Ok, you fucked up and didn’t heed the advice in the previous post, and now you’re experiencing the utterly unpleasant experience of distrust.

 

Let experience be the solution; it’s not called the best teacher for no reason. Actually, in the case of trust, its uniqueness makes it the only option.

 

Often we think of our experiences as being a conglomeration leading to the present state of who we are, and how and why we are (well, at least I’ve had that thought). We realize that learning about something from a book or talk is very different from the “hands-on” input we receive by actually doing.

Think of catching a baseball. All the learning of physics, trajectories, mass, inertia, force, and physiological mechanics of body movement can provide an understanding of what makes up the act of catching a baseball. But until a ball is actually thrown to you and you actually make an attempt (hopefully one that is successful), do you know what it’s like to catch a baseball?

 

There is no substitute for doing (experiencing) the actual act of catching the ball.

 

But let’s step away from how experience relates to us and consider how experience is the best teacher for others.

Consider the situation of broken trust in a relationship. The one who broke the trust can explain how it will never happen again and how it happened in the first place. Promises can be made and constraints set up to prevent the trust from being broken again.

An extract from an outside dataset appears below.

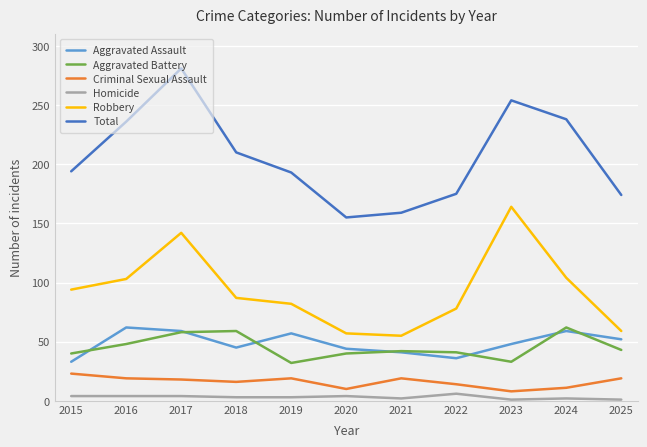

Is the value of Robbery at 2025 greater than the value of Total at 2023?

No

But how does all this relate to the other person? The same way in which learning all the book knowledge of catching a baseball explains how to catch a baseball. There needs to be actual experience—experience of the offending partner not breaking trust. This, of course, requires time; most experience does. And like most experience, the reinforcement (trust) comes from consistency across time.

Very often the offending person immediately understands this experiential necessity, while the offended person demands immediate reparation—this is not possible. Frustration often manifests in the offending person, taking the form of asking what more can be done to ensure the trust will not be broken. The offended person cannot provide an answer, as the answer is: nothing else can be done now. Experience, extending forth into the future alone, is the only thing that will suffice.

 

Here we see the importance for both people to recognize the necessity and sufficiency of experience.

 

Perhaps explaining how the trust was broken and how it will not be in the future is necessary (we all clamor for a good narrative), but it is not sufficient. What is, is the experience, consistently over time, of trustful behavior.

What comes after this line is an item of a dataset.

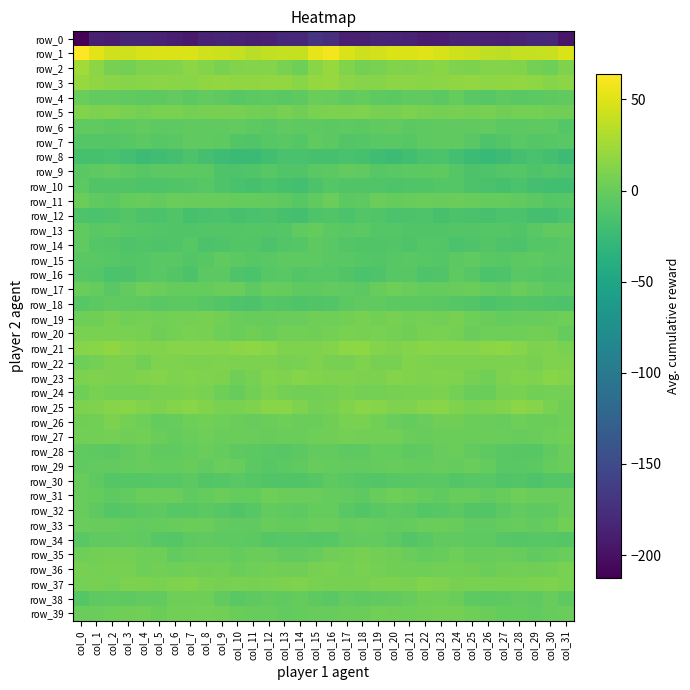

Rank the series by their maximum value, from lowest to highest.

row_0, row_8, row_12, row_10, row_16, row_14, row_7, row_18, row_15, row_34, row_9, row_6, row_13, row_30, row_4, row_32, row_28, row_11, row_29, row_31, row_17, row_38, row_33, row_27, row_39, row_19, row_35, row_36, row_20, row_24, row_26, row_22, row_5, row_37, row_23, row_25, row_21, row_3, row_2, row_1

Perhaps our impatience clouds this realization—the wanting to do something now to fix the situation by the offending person, and the wanting of the situation to be fixed by the offended person. We do seem to have an uncanny tendency to want to move forward in life, leaving situations often unresolved in doing so.

But the point is that even though there may be a want for something, that does not mean there is a ready-made means that will satisfy that want.